Governor Eliot Spitzer moved to limit how the state housing agency interprets the “unique and peculiar” clause of state housing law last week, handing tenants an apparent victory in their disputes with owners over setting rent in buildings leaving rent-regulation programs. Although what the administration called a “regulatory loophole” will remain on the books, this new, stricter interpretation will help keep many apartments within the affordable range, tenant advocates say.

“I have nothing but glowing things to say about Governor Spitzer and this decision,” said Dina Levy, director of organizing and policy at the Urban Homesteading Assistance Board and a leading affordable housing advocate. “It’s going to protect literally thousands of units.”

The decision immediately affects roughly 5,000 apartments in buildings whose owners had applied for an exemption from rent stabilization regulations under the clause, said Dan Irizarry, a spokesman for the state Division of Housing and Community Renewal (DHCR).

Approval of those “unique and peculiar” exemption applications would have allowed owners to set rent at the market rate. For Barry Soltz, a tenant and legal coordinator for the tenants association in Janel Towers, a former Mitchell-Lama building in the Bronx, the decision was “great news.”

Soltz currently pays $606 under rent stabilization. If a unique and peculiar application led to increases in his building, his rent would jump to $1,190 per month.

“It shows that the governor is on the side of affordable housing, which was not the case under the Pataki administration,” Soltz said.

Amy Chan, an organizer at Tenants and Neighbors, a tenant advocacy group, said rent in former Mitchell-Lama apartments on the Upper West Side would have increased four- or five-fold. Chan said that rent for a one-bedroom apartment in Columbus Manor could have risen from $571 per month currently to $2,450 per month after going to market rate.

As set forth in the Emergency Tenant Protection Act of 1974, “unique or peculiar” circumstances were acknowledged for owners who, for example, had given preferred rents to family members or as compensation to a building manager.
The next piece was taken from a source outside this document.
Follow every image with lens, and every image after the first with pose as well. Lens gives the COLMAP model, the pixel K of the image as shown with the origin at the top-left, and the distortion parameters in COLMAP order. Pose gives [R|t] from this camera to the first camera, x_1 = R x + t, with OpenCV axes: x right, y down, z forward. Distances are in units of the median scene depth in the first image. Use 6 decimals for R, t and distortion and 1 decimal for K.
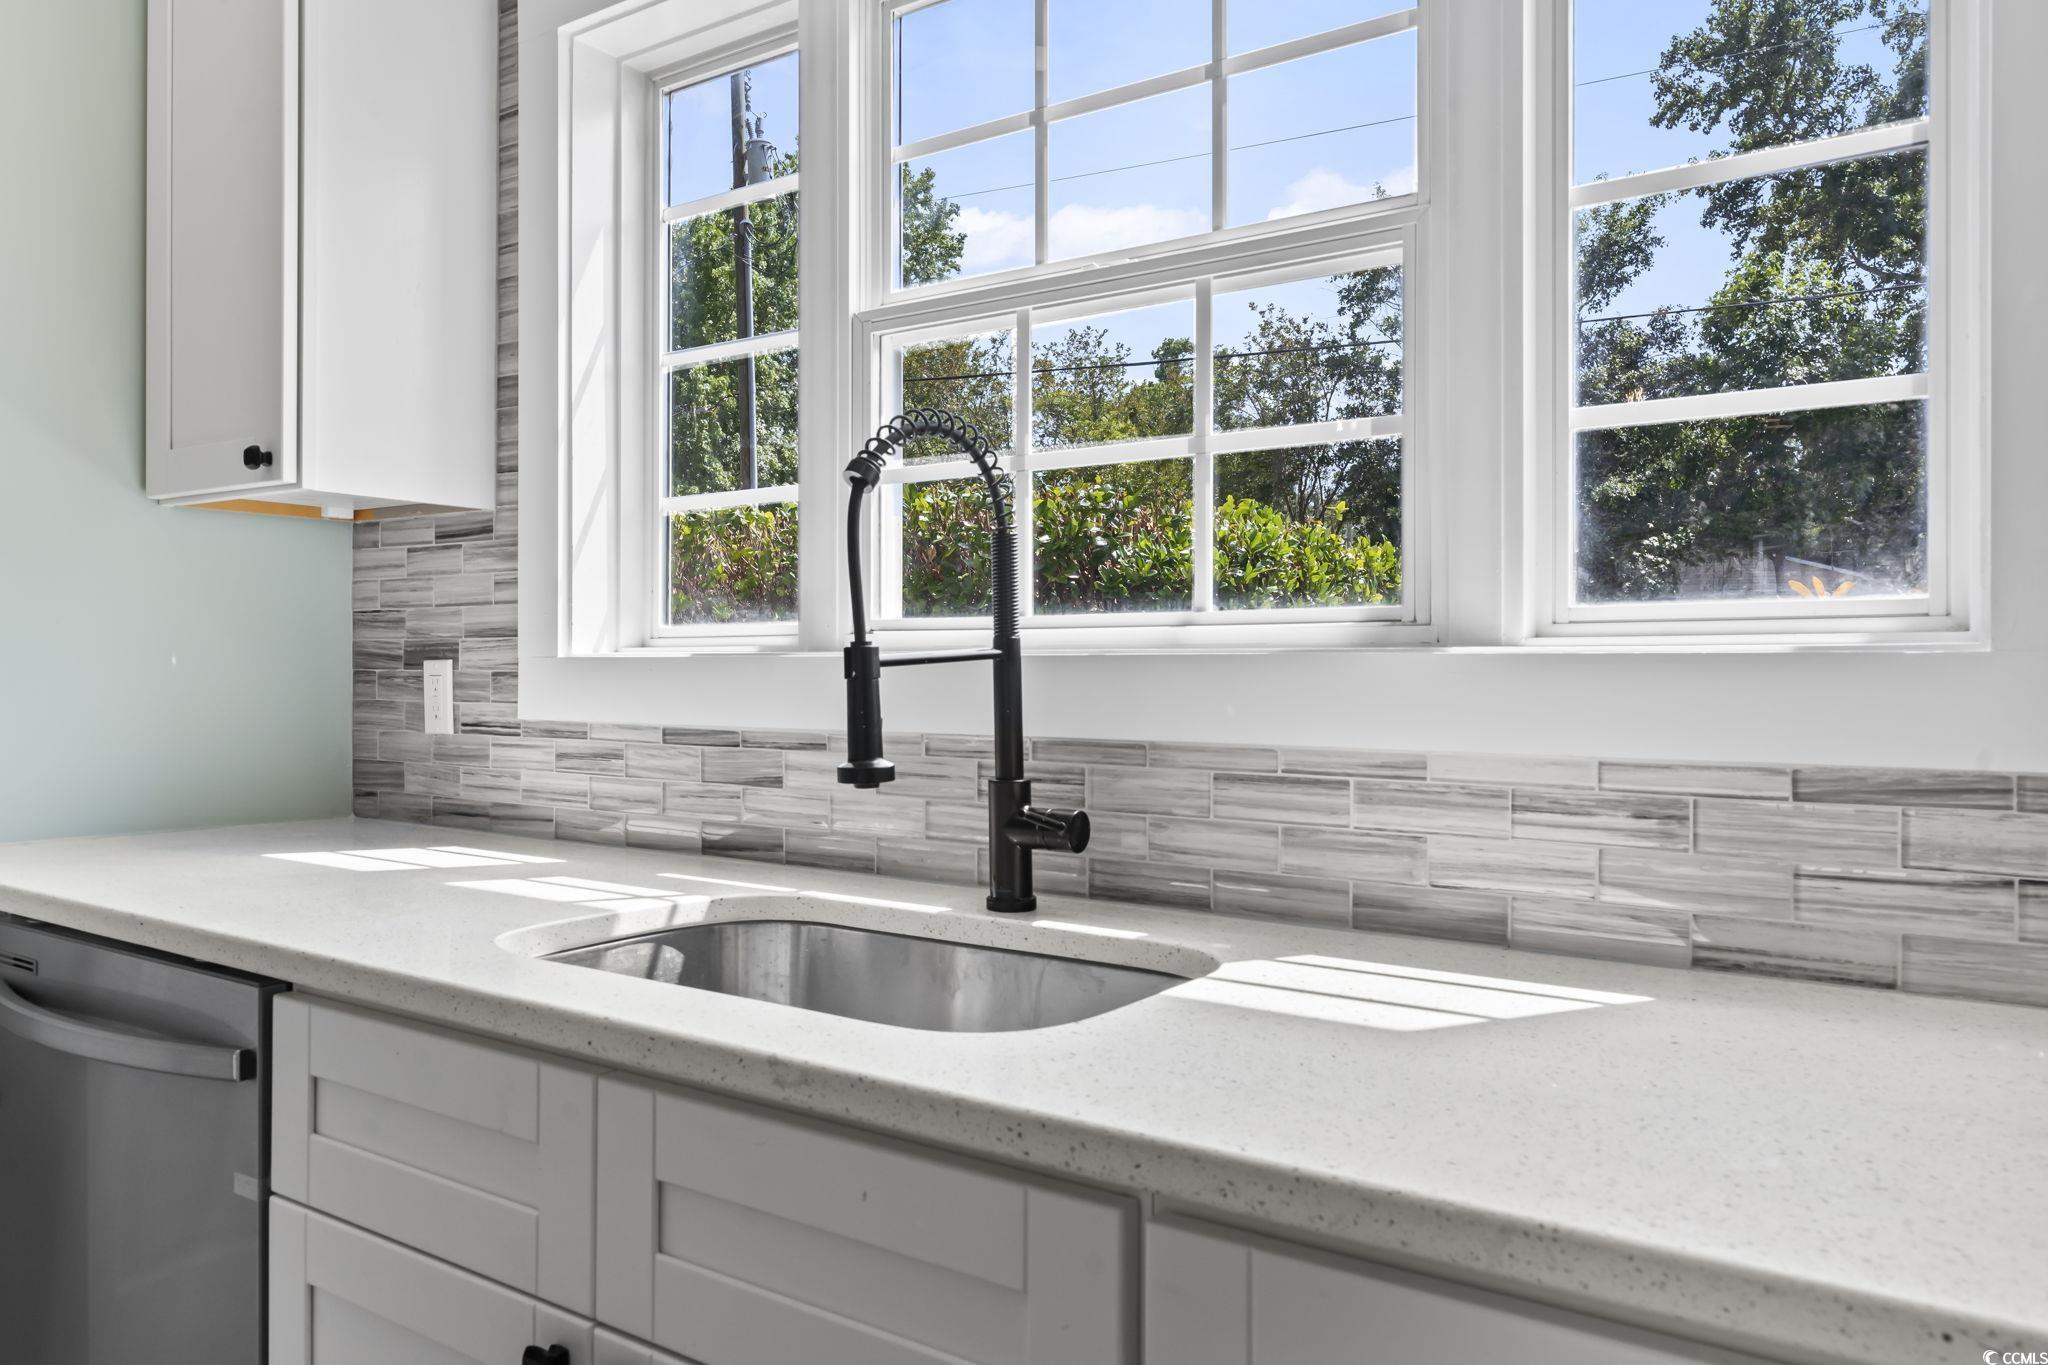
lens RADIAL K [[1436.2, 0, 1015.2], [0, 1436.2, 676.8], [0, 0, 1]] dist [-0.007196, -0.000096]
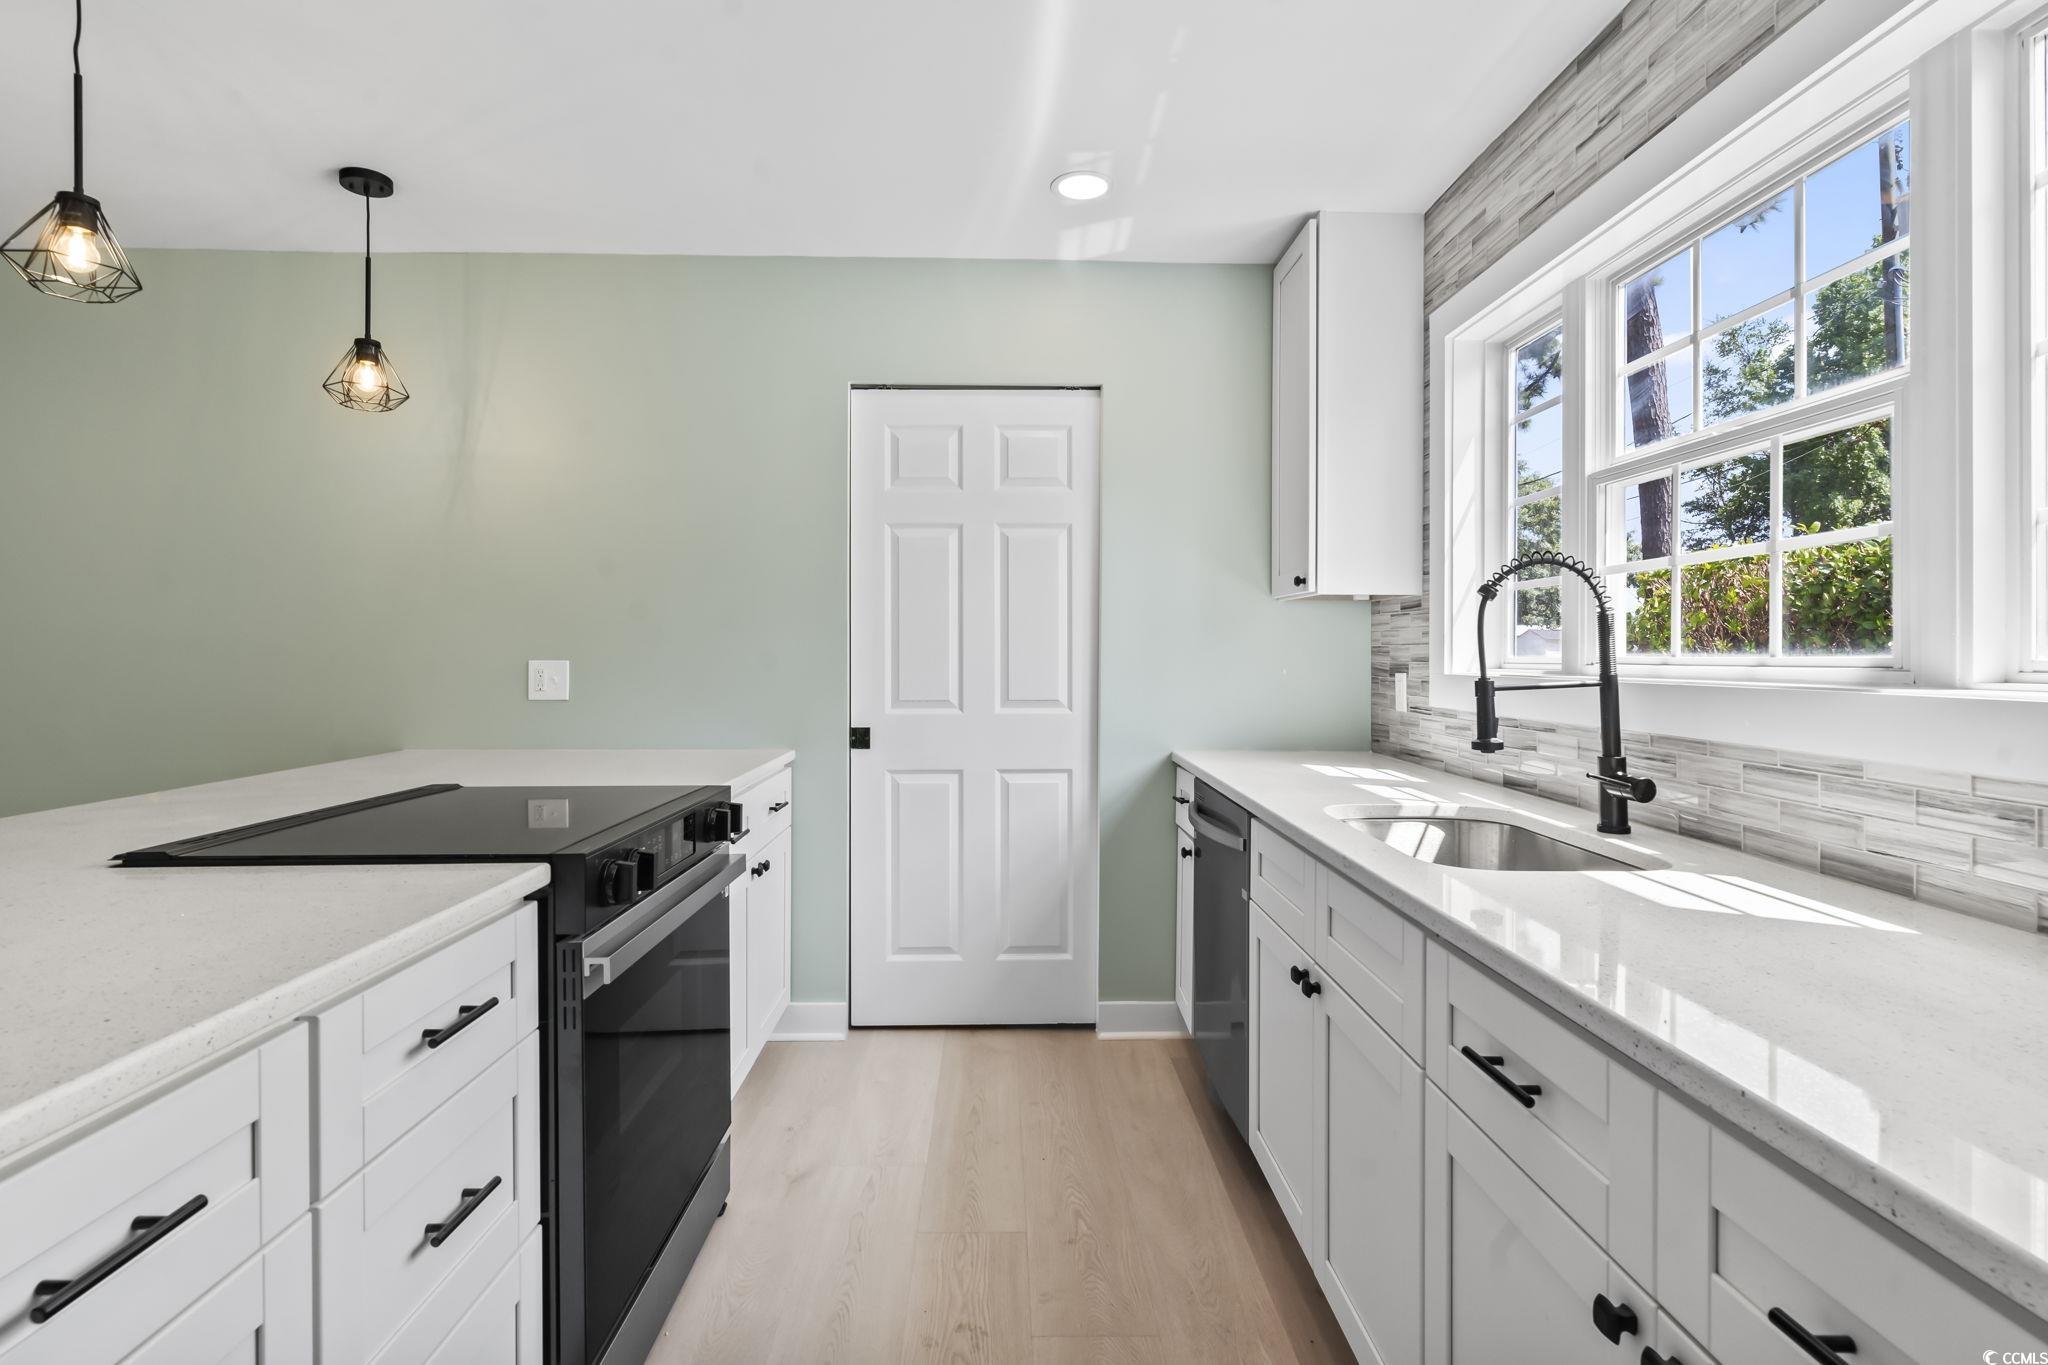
lens RADIAL K [[978.6, 0, 1009.6], [0, 978.6, 651.2], [0, 0, 1]] dist [0.001589, 0.000578]
pose [[0.576384, -0.003244, -0.817173, 0.528503], [-0.005600, 0.999953, -0.007920, -0.040031], [0.817160, 0.009141, 0.576339, -0.260926]]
Under the clause, owners would not be forced to re-rent the apartment based on the preferred rate.

But some owners stretched the interpretation of the statute to say an “entire building was ‘unique and peculiar’ simply because it was being bought out from the Mitchell-Lama program,” according to Tom Waters, a housing policy analyst at the Community Service Society.

DHCR Commissioner Deborah VanAmerongen said changing the regulation was an “easy decision” – and an overdue one. “To us the law was clear and does not support using ‘unique and peculiar’ in this way,” VanAmerongen said.

Mitchell Posilkin, general counsel at the Rent Stabilization Association, a trade association representing building owners, questioned the administration’s decision to call the clause a “loophole” that needed to be closed in its press release announcing the change.

“The right to apply for a ‘unique and peculiar’ rent adjustment is something that is provided to owners by law,” Posilkin said.

Beyond that, he said he could not comment because the administration had not released specifics on the proposal. “All we have seen is what the public has seen, which is a press release. We cannot comment on something we have not seen.”

VanAmerongen said that there would be a public comment period, but that the change would not require further legislative action.

Tenant advocates say the regulatory change is also a major victory for tenants in roughly 20,000 New York City apartments that were occupied before 1973 and remain in the Mitchell-Lama program. Mitchell-Lama buildings occupied after 1974 are not subject to rent stabilization.

Building owners in the Mitchell-Lama program agree to provide regulated, below-market rents and take limited profits in exchange for tax exemptions and favorable mortgage rates. After a set period, the owners may pay off the mortgage and exit the program – a process called “buying out.”

The state housing agency initially rejected owners’ first attempts to apply the “unique and peculiar” clause to Mitchell-Lama buyouts. The New York State Court of Appeals ruled in 2005 that the state’s reasons for rejecting those initial applications were incorrect.

Since then, state legislators have tried and failed repeatedly to rewrite and clarify the “unique and peculiar” statute. Most recently, in the last legislative session, Manhattan Assemblyman Jonathan Bing introduced a bill that would have pegged post-buyout rents to the last rent authorized under Mitchell-Lama.

Neill Coleman, a spokesman at the city’s Department of Housing Preservation and Development, said the governor’s decision was an important step towards preserving affordable housing units in the city.

“The city has been advocating for state legislation to prohibit rent increases through the ‘unique and peculiar’ loophole, so the governor’s announcement is excellent news,” Coleman said.

VanAmerongen said that dealing with the clause was a high priority at the beginning of the Spitzer administration because ongoing uncertainty was not good for anyone – building owners or tenants.

“This was at or near the top of people’s lists of things we needed to deal with immediately,” said VanAmerongen. “It was a little hard to believe the previous administration had gone so long without taking a position.”